Fin de l’exception « Marks & Spencer » pour les succursales étrangères
Depuis les arrêts « Marks & Spencer » (CJUE, 2005) et Lidl Belgium (CJUE, 2008) une société pouvait déduire, en France, les pertes définitives d’une filiale ou succursale étrangère.
Cependant, par une décision du 26 avril 2024, le Conseil d’État a opéré un revirement de jurisprudence. Il a estimé que la convention fiscale entre la France et l’État de la succursale prime, confiant exclusivement à cet État le droit d’imposer les bénéfices et de reconnaître les pertes éventuelles.
Dans une décision du 7 février 2025, la Cour administrative d’appel de Paris a confirmé cette position. Elle s’est fondée sur l’arrêt WAG (CJUE, 2022), rappelant que la liberté d’établissement ne peut être invoquée pour contourner les règles des conventions fiscales bilatérales.
Les entreprises disposant de succursales à l’étranger doivent donc anticiper leur gestion fiscale en tenant compte des limitations imposées par ces conventions.
TVA facturée à tort : Rectification et restitution de la taxe
Dans une décision du 15 janvier 2025, le Conseil d’État a rappelé que toute TVA mentionnée sur une facture est exigible.
En l’espèce, une société avait appliqué de la TVA a tort.
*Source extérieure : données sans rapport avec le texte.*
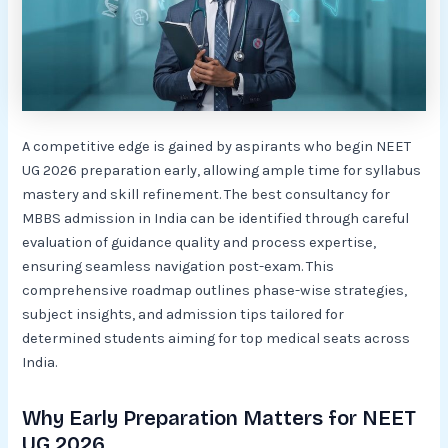
A competitive edge is gained by aspirants who begin NEET
UG 2026 preparation early, allowing ample time for syllabus
mastery and skill refinement. The best consultancy for
MBBS admission in India can be identified through careful
evaluation of guidance quality and process expertise,
ensuring seamless navigation post-exam. This
comprehensive roadmap outlines phase-wise strategies,
subject insights, and admission tips tailored for
determined students aiming for top medical seats across
India.​
Why Early Preparation Matters for NEET
UG 2026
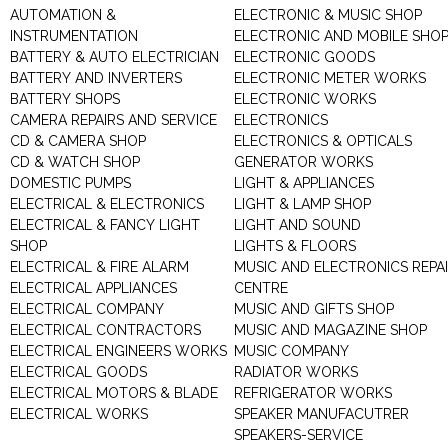
AUTOMATION &
ELECTRONIC & MUSIC SHOP
INSTRUMENTATION
ELECTRONIC AND MOBILE SHO
BATTERY & AUTO ELECTRICIAN
ELECTRONIC GOODS
BATTERY AND INVERTERS
ELECTRONIC METER WORKS
BATTERY SHOPS
ELECTRONIC WORKS
CAMERA REPAIRS AND SERVICE
ELECTRONICS
CD & CAMERA SHOP
ELECTRONICS & OPTICALS
CD & WATCH SHOP
GENERATOR WORKS
DOMESTIC PUMPS
LIGHT & APPLIANCES
ELECTRICAL & ELECTRONICS
LIGHT & LAMP SHOP
ELECTRICAL & FANCY LIGHT
LIGHT AND SOUND
SHOP
LIGHTS & FLOORS
ELECTRICAL & FIRE ALARM
MUSIC AND ELECTRONICS REPA
ELECTRICAL APPLIANCES
CENTRE
ELECTRICAL COMPANY
MUSIC AND GIFTS SHOP
ELECTRICAL CONTRACTORS
MUSIC AND MAGAZINE SHOP
ELECTRICAL ENGINEERS WORKS
MUSIC COMPANY
ELECTRICAL GOODS
RADIATOR WORKS
ELECTRICAL MOTORS & BLADE
REFRIGERATOR WORKS
ELECTRICAL WORKS
SPEAKER MANUFACUTRER
SPEAKERS-SERVICE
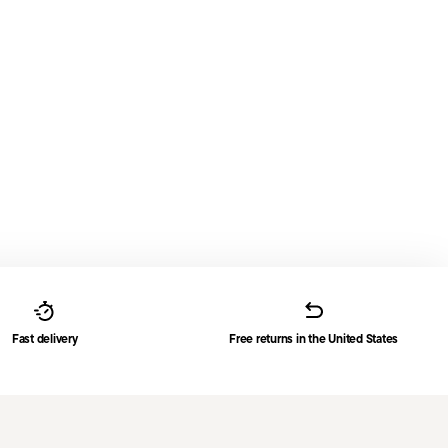
Fast delivery
Free returns in the United States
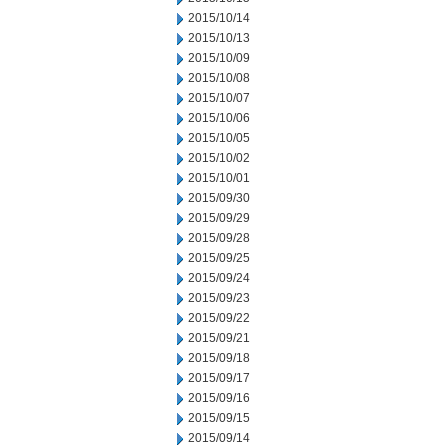
2015/10/14
2015/10/13
2015/10/09
2015/10/08
2015/10/07
2015/10/06
2015/10/05
2015/10/02
2015/10/01
2015/09/30
2015/09/29
2015/09/28
2015/09/25
2015/09/24
2015/09/23
2015/09/22
2015/09/21
2015/09/18
2015/09/17
2015/09/16
2015/09/15
2015/09/14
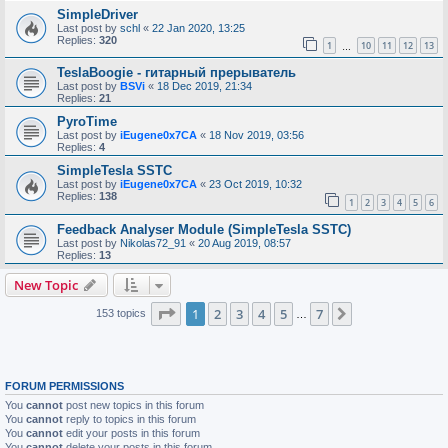
SimpleDriver
Last post by
schl
«
22 Jan 2020, 13:25
Replies:
320
1
10
11
12
13
…
TeslaBoogie - гитарный прерыватель
Last post by
BSVi
«
18 Dec 2019, 21:34
Replies:
21
PyroTime
Last post by
iEugene0x7CA
«
18 Nov 2019, 03:56
Replies:
4
SimpleTesla SSTC
Last post by
iEugene0x7CA
«
23 Oct 2019, 10:32
Replies:
138
1
2
3
4
5
6
Feedback Analyser Module (SimpleTesla SSTC)
Last post by
Nikolas72_91
«
20 Aug 2019, 08:57
Replies:
13
New Topic
Page
1
of
7
1
2
3
4
5
7
Next
153 topics
…
FORUM PERMISSIONS
You
cannot
post new topics in this forum
You
cannot
reply to topics in this forum
You
cannot
edit your posts in this forum
You
cannot
delete your posts in this forum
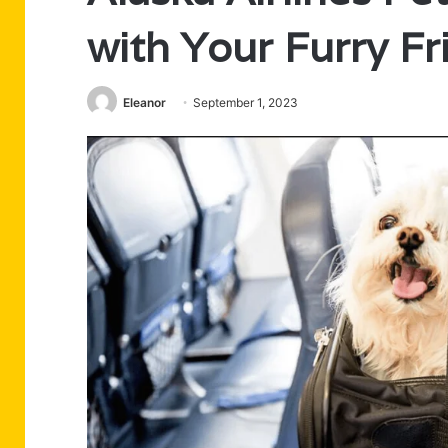
with Your Furry Fr
Eleanor
September 1, 2023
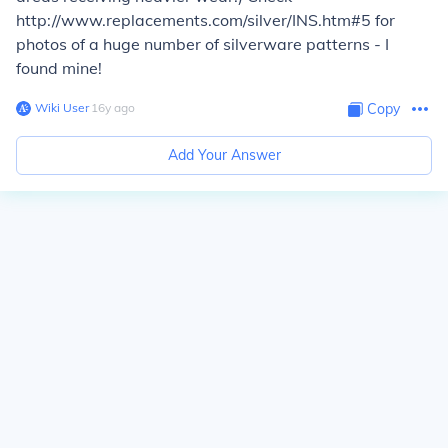
http://www.replacements.com/silver/INS.htm#5 for
photos of a huge number of silverware patterns - I
found mine!
Wiki User
∙
16
y
ago
Copy
Add Your Answer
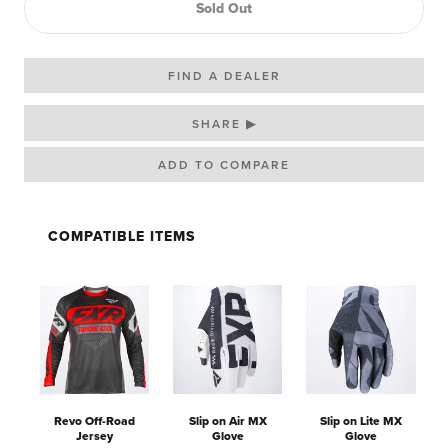
Sold Out
FIND A DEALER
SHARE ▶
COMPATIBLE ITEMS
Revo Off-Road
Slip on Air MX
Slip on Lite MX
Jersey
Glove
Glove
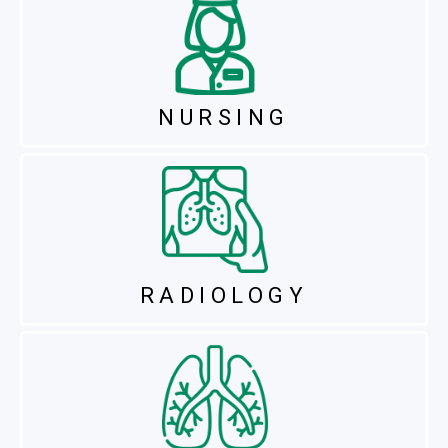
NURSING
RADIOLOGY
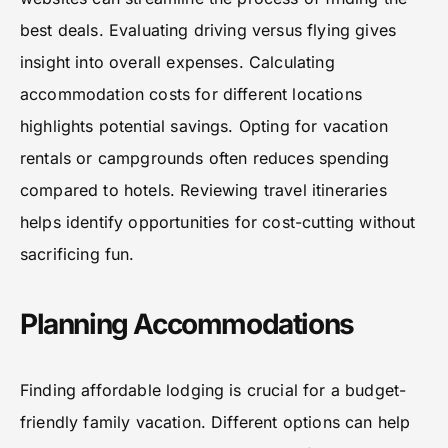
best deals. Evaluating driving versus flying gives
insight into overall expenses. Calculating
accommodation costs for different locations
highlights potential savings. Opting for vacation
rentals or campgrounds often reduces spending
compared to hotels. Reviewing travel itineraries
helps identify opportunities for cost-cutting without
sacrificing fun.
Planning Accommodations
Finding affordable lodging is crucial for a budget-
friendly family vacation. Different options can help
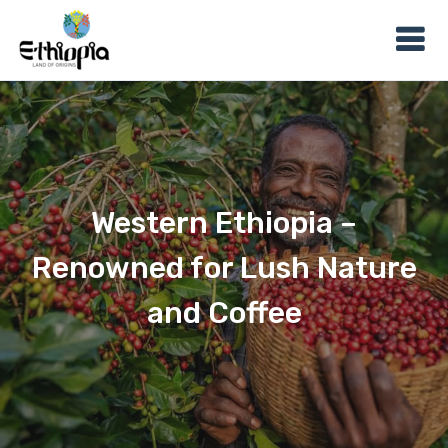
Western Ethiopia –
Renowned for Lush Nature
and Coffee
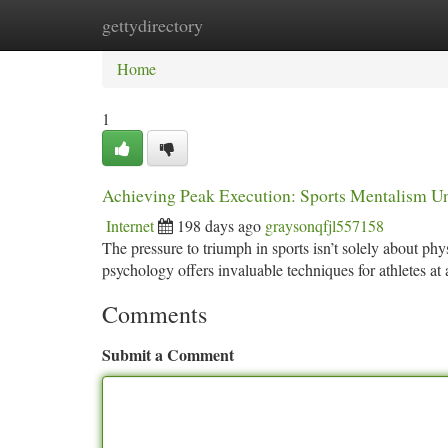
gettydirectory
Home
New Site Listings
Add Site
Ca
Home
1
Achieving Peak Execution: Sports Mentalism U
Internet
198 days ago
graysonqfjl557158
The pressure to triumph in sports isn’t solely about phy
psychology offers invaluable techniques for athletes at
Comments
Submit a Comment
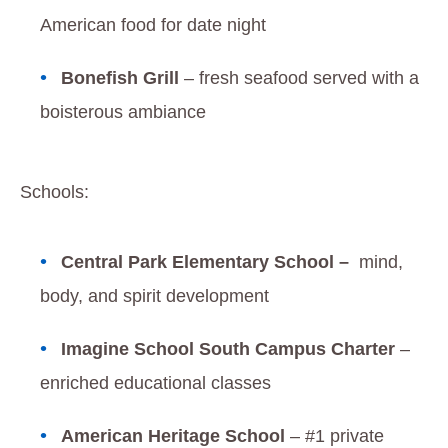
American food for date night
Bonefish Grill
– fresh seafood served with a
boisterous ambiance
Schools:
Central Park Elementary School –
mind,
body, and spirit development
Imagine School South Campus Charter
–
enriched educational classes
American Heritage School
– #1 private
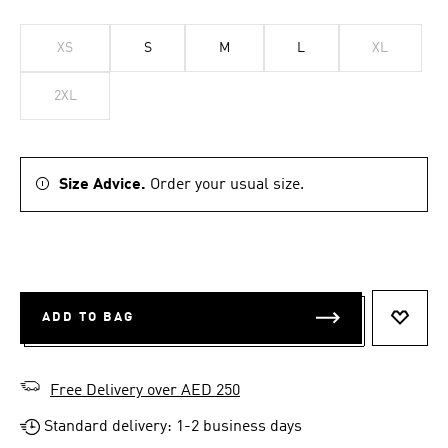
XS
S
M
L
XL
2XL
Size Advice.
Order your usual size.
ADD TO BAG
ADD T
Free Delivery over AED 250
Standard delivery: 1-2 business days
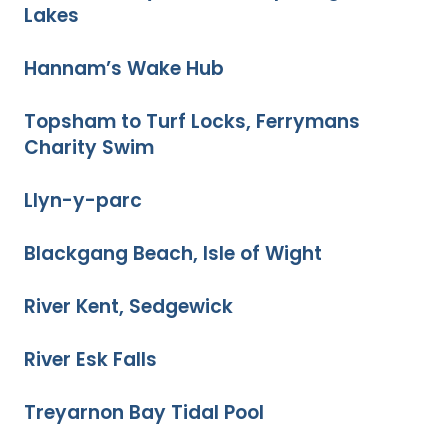
Lakes
Hannam’s Wake Hub
Topsham to Turf Locks, Ferrymans
Charity Swim
Llyn-y-parc
Blackgang Beach, Isle of Wight
River Kent, Sedgewick
River Esk Falls
Treyarnon Bay Tidal Pool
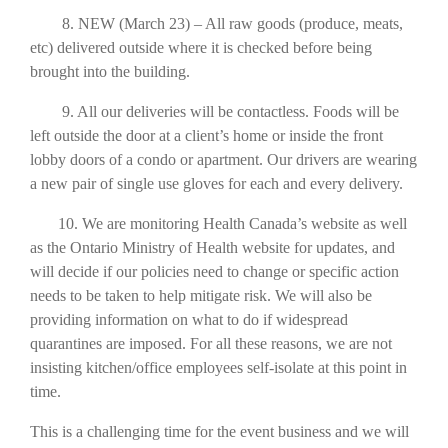
8. NEW (March 23) – All raw goods (produce, meats,
etc) delivered outside where it is checked before being
brought into the building.
9. All our deliveries will be contactless. Foods will be
left outside the door at a client’s home or inside the front
lobby doors of a condo or apartment. Our drivers are wearing
a new pair of single use gloves for each and every delivery.
10. We are monitoring Health Canada’s website as well
as the Ontario Ministry of Health website for updates, and
will decide if our policies need to change or specific action
needs to be taken to help mitigate risk. We will also be
providing information on what to do if widespread
quarantines are imposed. For all these reasons, we are not
insisting kitchen/office employees self-isolate at this point in
time.
This is a challenging time for the event business and we will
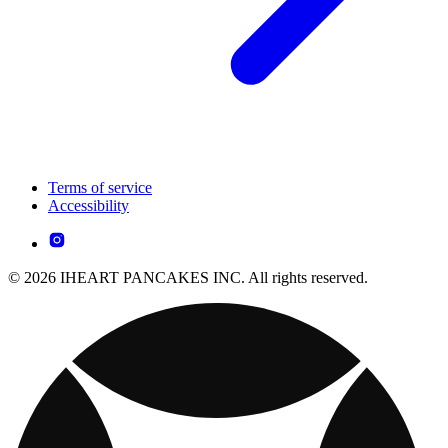
Terms of service
Accessibility
© 2026 IHEART PANCAKES INC. All rights reserved.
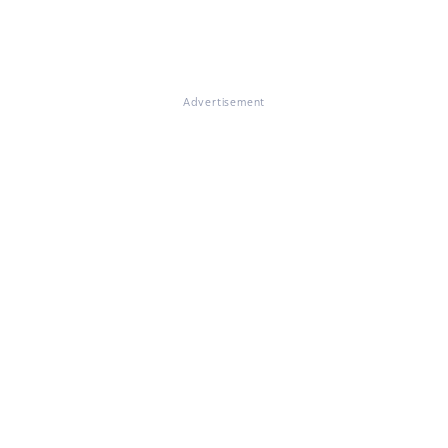
Advertisement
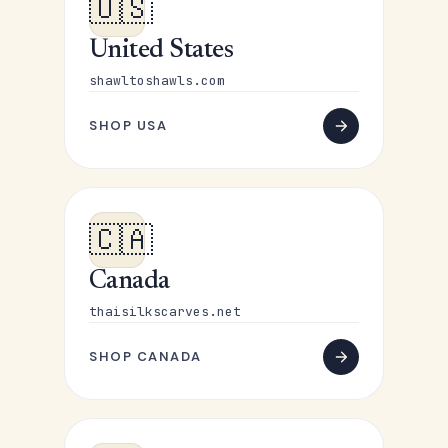
🇺🇸
United States
shawltoshawls.com
SHOP USA
🇨🇦
Canada
thaisilkscarves.net
SHOP CANADA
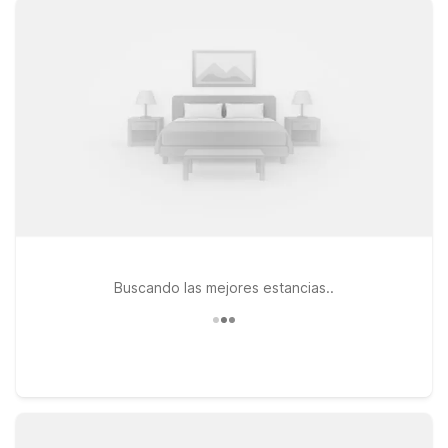
Extended Stay – Roswell, GA – Atlanta and Studio 6 Extended
Stay – Atlanta, GA – Chamblee offer the convenience of
apartment-style living with the value you expect from the
Motel 6 family. You’ll enjoy free WiFi to keep you connected,
pets are welcome so your furry travel companions can join
you, and you can count on clean, comfortable rooms at the
end of each day. Browse our nearby Studio 6 Extended Stay
– Duluth, GA – Atlanta – Gwinnett Place as well, and choose
the location that best fits your trip. Wherever you stay, we’ll
leave the light on for you near Cobb County International
Airport.
Buscando las mejores estancias..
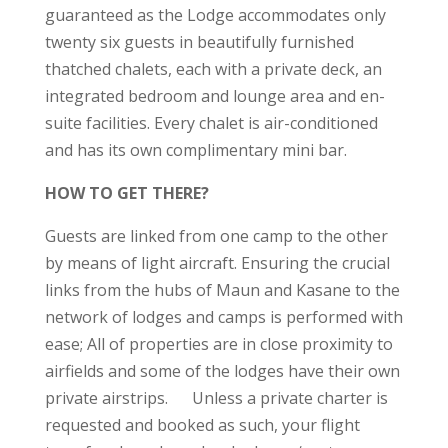
guaranteed as the Lodge accommodates only
twenty six guests in beautifully furnished
thatched chalets, each with a private deck, an
integrated bedroom and lounge area and en-
suite facilities. Every chalet is air-conditioned
and has its own complimentary mini bar.
HOW TO GET THERE?
Guests are linked from one camp to the other
by means of light aircraft. Ensuring the crucial
links from the hubs of Maun and Kasane to the
network of lodges and camps is performed with
ease; All of properties are in close proximity to
airfields and some of the lodges have their own
private airstrips. Unless a private charter is
requested and booked as such, your flight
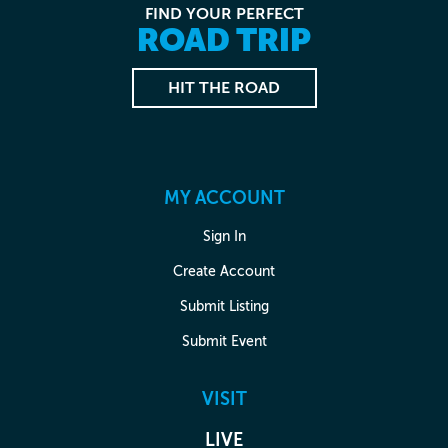
FIND YOUR PERFECT
ROAD TRIP
HIT THE ROAD
MY ACCOUNT
Sign In
Create Account
Submit Listing
Submit Event
VISIT
LIVE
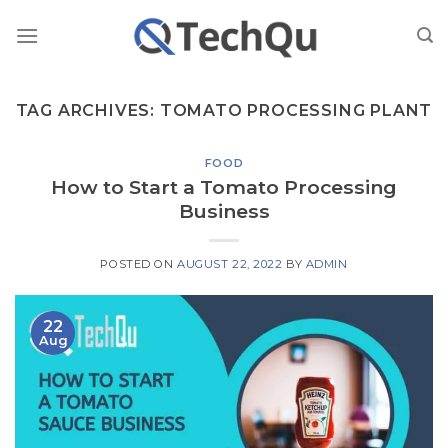
Skip
to
content
TAG ARCHIVES:
TOMATO PROCESSING PLANT
FOOD
How to Start a Tomato Processing
Business
POSTED ON
AUGUST 22, 2022
BY
ADMIN
22
Aug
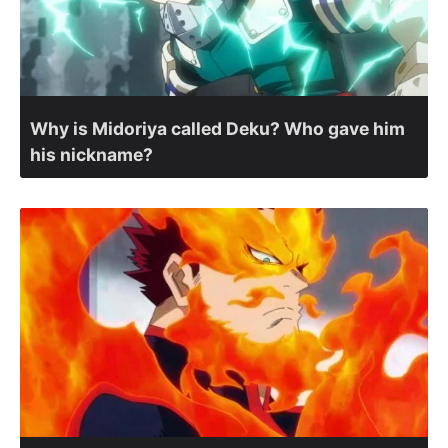
Why is Midoriya called Deku? Who gave him
his nickname?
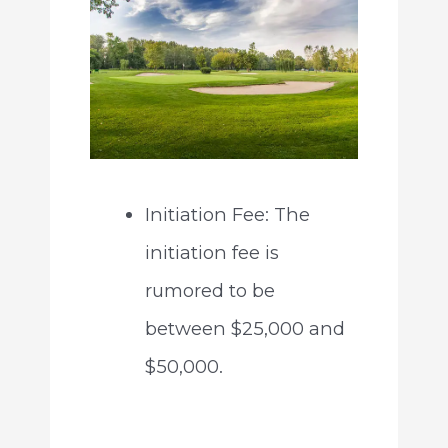
Initiation Fee: The
initiation fee is
rumored to be
between $25,000 and
$50,000.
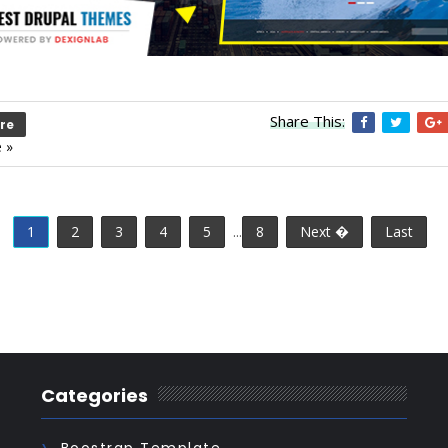
Share This:
re
 »
1
2
3
4
5
...
8
Next �
Last
Categories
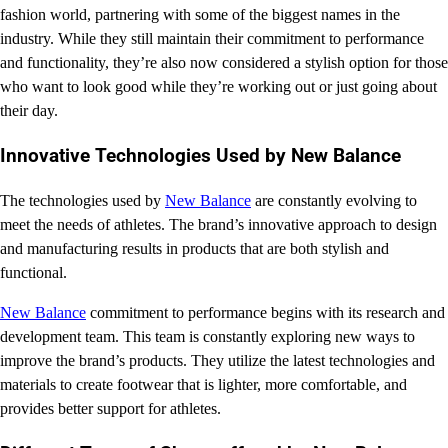
fashion world, partnering with some of the biggest names in the
industry. While they still maintain their commitment to performance
and functionality, they’re also now considered a stylish option for those
who want to look good while they’re working out or just going about
their day.
Innovative Technologies Used by New Balance
The technologies used by
New Balance
are constantly evolving to
meet the needs of athletes. The brand’s innovative approach to design
and manufacturing results in products that are both stylish and
functional.
New Balance
commitment to performance begins with its research and
development team. This team is constantly exploring new ways to
improve the brand’s products. They utilize the latest technologies and
materials to create footwear that is lighter, more comfortable, and
provides better support for athletes.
L’Administration en a exigé le versement, ce que la société a contesté.
Le Conseil d’Etat confirme que la TVA facturée à tort est due, mais ouvre la possibilité d’un remboursement, sous trois conditions cumulatives :
- l’émission d’une facture rectificative annulant la TVA facturée à tort ;
- la démonstration que le client n’a pas exercé de droit à déduction ;
- le dépôt d’une réclamation auprès de l’Administration.